El fuego que quema los bosques y las temperaturas inusuales son dos caras de la poliédrica realidad del deterioro planetario y se requiere un cambio de sistema y valores, para que no siga adelante el cambio de clima. Así que esta Semana Santa, cuando Revilla y la obsesión turistificadora empiecen con la cantaleta del “buen tiempo”, recordemos que buen tiempo en Cantabria puede apuntar al frescor del nublado, a la lluvia repiqueteando tras los cristales de una galería en una tarde de abril o, como reza el dicho, a un “marzo ventoso y un abril lluvioso” que traigan “un mayo florido y hermoso”, y no a un sol apocalíptico que nos lleve a cocernos como ranas.

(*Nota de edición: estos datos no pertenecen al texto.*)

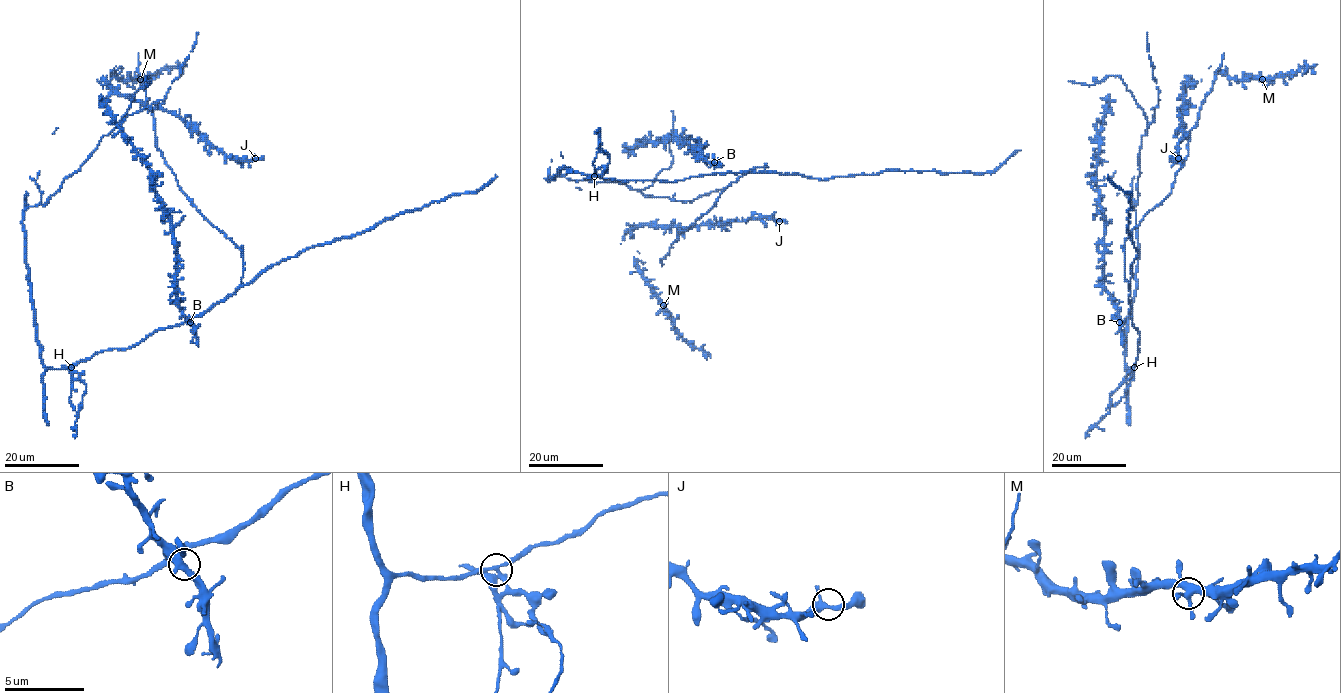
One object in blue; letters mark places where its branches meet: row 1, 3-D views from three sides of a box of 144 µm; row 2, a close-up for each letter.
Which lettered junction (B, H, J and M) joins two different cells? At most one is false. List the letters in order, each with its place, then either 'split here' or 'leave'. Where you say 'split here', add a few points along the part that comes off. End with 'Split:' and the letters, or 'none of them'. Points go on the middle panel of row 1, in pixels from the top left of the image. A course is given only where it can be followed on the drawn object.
B: (714, 162) | leave
H: (594, 176) | split here | (594, 176), (601, 174), (609, 163), (609, 156), (601, 151), (600, 129), (596, 131)
J: (779, 221) | leave
M: (663, 305) | leave
Split: H

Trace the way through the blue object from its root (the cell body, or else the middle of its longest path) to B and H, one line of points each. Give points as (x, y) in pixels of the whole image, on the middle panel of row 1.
B: (670, 181), (711, 175), (710, 167), (714, 162)
H: (670, 181), (619, 181), (594, 176)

Me pregunto hasta cuándo seguiremos calificando acríticamente el sol y el calor como “buen tiempo”, dando igual si nos pilla en pleno agosto o nos obliga a un 31 de diciembre en mangas de camisa. Padecemos el síndrome de la rana hervida, ya saben, ese experimento imaginario con el que el suizo Olivier Clerc ilustró nuestra insensibilidad a los cambios graduales en el entorno por perjudiciales que sean: si una rana se pone repentinamente en agua hirviendo, saltará, pero si la rana se pone en agua tibia y se lleva a ebullición lentamente, no percibirá el peligro y se cocerá hasta la muerte. Así nos comportamos con el dichoso “buen tiempo”, referido siempre al calor, cuando es un síntoma inequívoco del cambio climático. 

La temperatura del planeta ha aumentado aproximadamente 1,1 grados Celsius desde la época preindustrial —mediados del siglo XIX— hasta la actualidad, según los informes del último Panel Intergubernamental sobre el Cambio Climático (IPCC). Dan igual cuantos apocalipsis al estilo “Los 100” nos traguemos: peor, porque parecen servir para entretenernos mientras nos cocemos lentamente a la espera del fin, al estilo de la rana del experimento. Más allá del drama de baja intensidad de no saber cuándo arrancar con la nueva temporada y mudar el armario, al ciudadano despreocupado medio no parece acongojarle el calorón fuera de temporada.